I didn’t get to Serendipity until 2001, the summer before the Twin Towers fell. I was sixteen. By then, the restaurant was more tourist attraction than artist den. But there were no smart phones or social media. Immersive experiences weren’t created to be photographed and then Instagrammed. So they still had a sense of place, even if the place was well-worn. For a young west coast girl, Serendipity could still feel surprising and vital. 

When I walked down into Serendipity, I was transported. But maybe Serendipity was transported by me too. I thought it was still something, and so it was something. Together, Serendipity and teen me created a space that only existed while we shared it.

Now, there are a lot of places that look, feel and taste like Serendipity. Kitch is for influence’s sake. Social media shares make great marketing. Walls function as potential backgrounds for Warhol’s predicted fifteen minutes of fame. Serendipity has to increasingly rely on having once been special. Well, having once been special, brand collaborations and product launches. Which I suppose is how most aging ingenues survive.

My fourteen year old doesn’t have social media. So maybe some immersive moments get to be experienced on better terms. Maybe walls still exist to hold art and beams. But she’s much more perceptive than I was. I think even by sixteen, the little 60th Street restaurant would feel like an imitation of whimsy to her. And she’d be right. 
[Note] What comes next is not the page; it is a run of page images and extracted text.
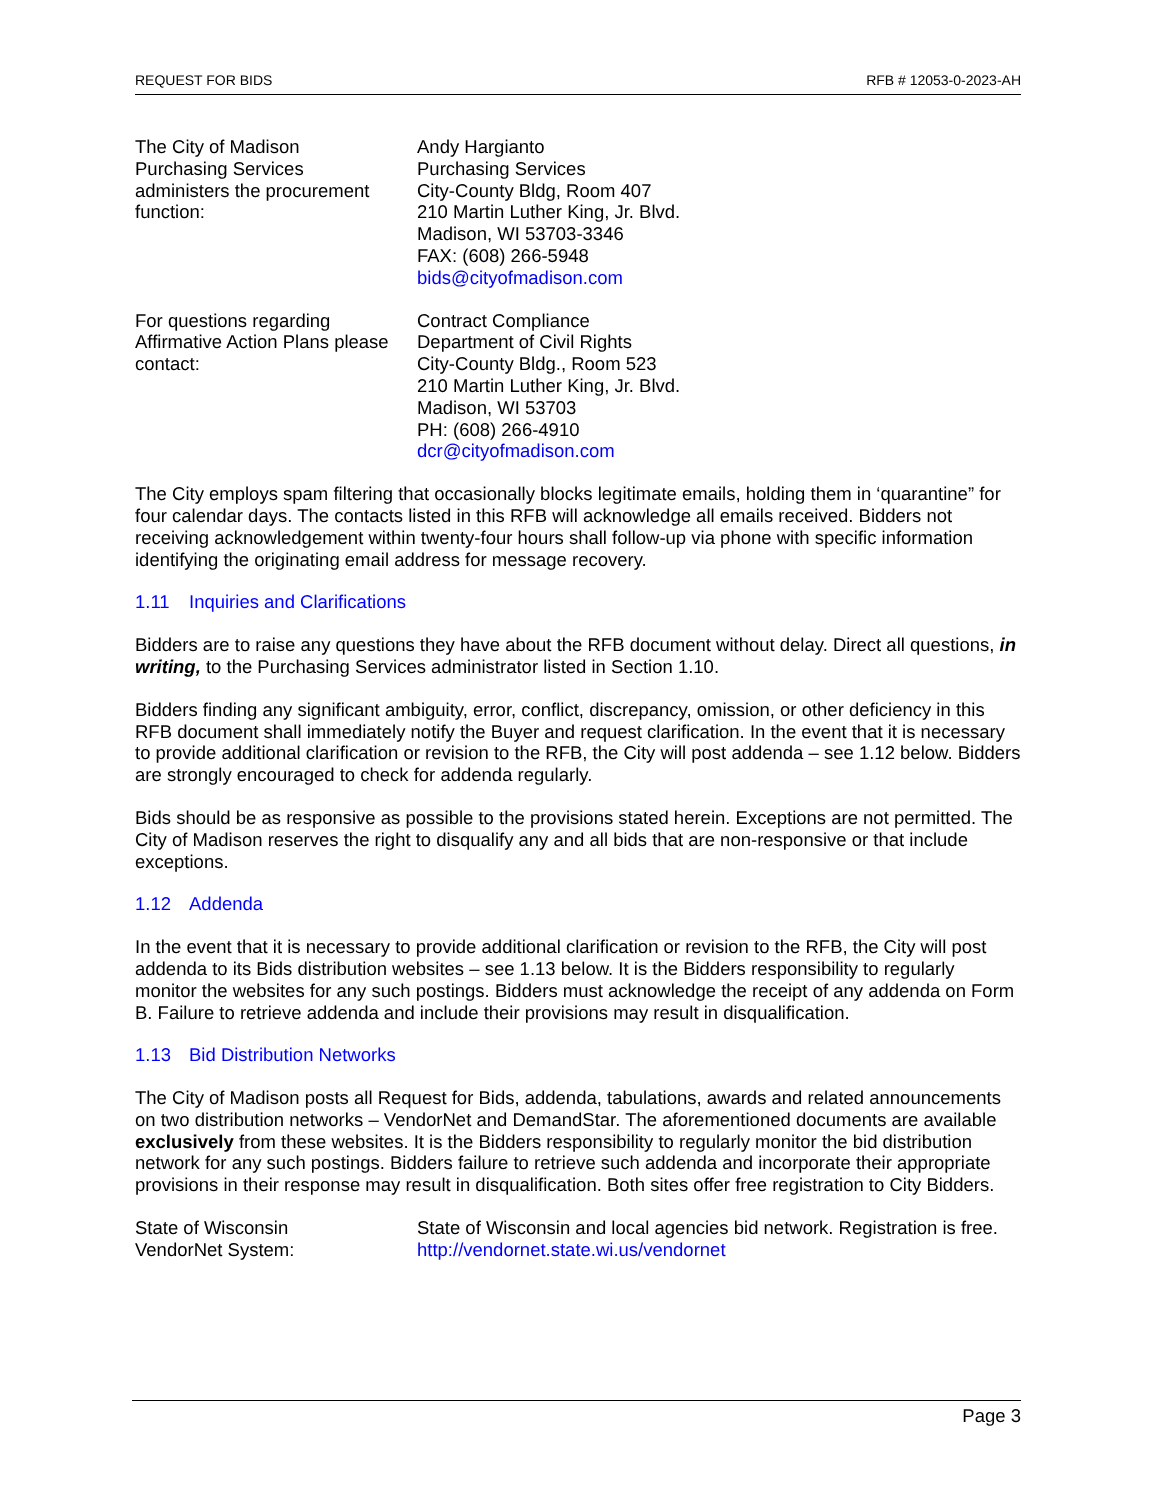REQUEST FOR BIDS RFB # 12053-0-2023-AH
The City of Madison
Purchasing Services
administers the procurement
function:
Andy Hargianto
Purchasing Services
City-County Bldg, Room 407
210 Martin Luther King, Jr. Blvd.
Madison, WI 53703-3346
FAX: (608) 266-5948
bids@cityofmadison.com
For questions regarding
Affirmative Action Plans please
contact:
Contract Compliance
Department of Civil Rights
City-County Bldg., Room 523
210 Martin Luther King, Jr. Blvd.
Madison, WI 53703
PH: (608) 266-4910
dcr@cityofmadison.com
The City employs spam filtering that occasionally blocks legitimate emails, holding them in ‘quarantine” for four calendar days. The contacts listed in this RFB will acknowledge all emails received. Bidders not receiving acknowledgement within twenty-four hours shall follow-up via phone with specific information identifying the originating email address for message recovery.
1.11 Inquiries and Clarifications
Bidders are to raise any questions they have about the RFB document without delay. Direct all questions, in writing, to the Purchasing Services administrator listed in Section 1.10.
Bidders finding any significant ambiguity, error, conflict, discrepancy, omission, or other deficiency in this RFB document shall immediately notify the Buyer and request clarification. In the event that it is necessary to provide additional clarification or revision to the RFB, the City will post addenda – see 1.12 below. Bidders are strongly encouraged to check for addenda regularly.
Bids should be as responsive as possible to the provisions stated herein. Exceptions are not permitted. The City of Madison reserves the right to disqualify any and all bids that are non-responsive or that include exceptions.
1.12 Addenda
In the event that it is necessary to provide additional clarification or revision to the RFB, the City will post addenda to its Bids distribution websites – see 1.13 below. It is the Bidders responsibility to regularly monitor the websites for any such postings. Bidders must acknowledge the receipt of any addenda on Form B. Failure to retrieve addenda and include their provisions may result in disqualification.
1.13 Bid Distribution Networks
The City of Madison posts all Request for Bids, addenda, tabulations, awards and related announcements on two distribution networks – VendorNet and DemandStar. The aforementioned documents are available exclusively from these websites. It is the Bidders responsibility to regularly monitor the bid distribution network for any such postings. Bidders failure to retrieve such addenda and incorporate their appropriate provisions in their response may result in disqualification. Both sites offer free registration to City Bidders.
State of Wisconsin
VendorNet System:
State of Wisconsin and local agencies bid network. Registration is free.
http://vendornet.state.wi.us/vendornet
Page 3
So I am glad we got to the restaurant when she was 14 years, a month and a few hours old. It was the perfect age for the outing. She was young enough for Serendipity to still live up to its name but old enough for the Andy Warhol wallpaper in the bathroom to make sense. 

She sat up straight, took photos to send her friends and clapped when her big sundae came out at the end of the meal. It was lovely. I’ll never take her back. Like Brigadoon, this version of the restaurant disappeared the moment she walked out of it.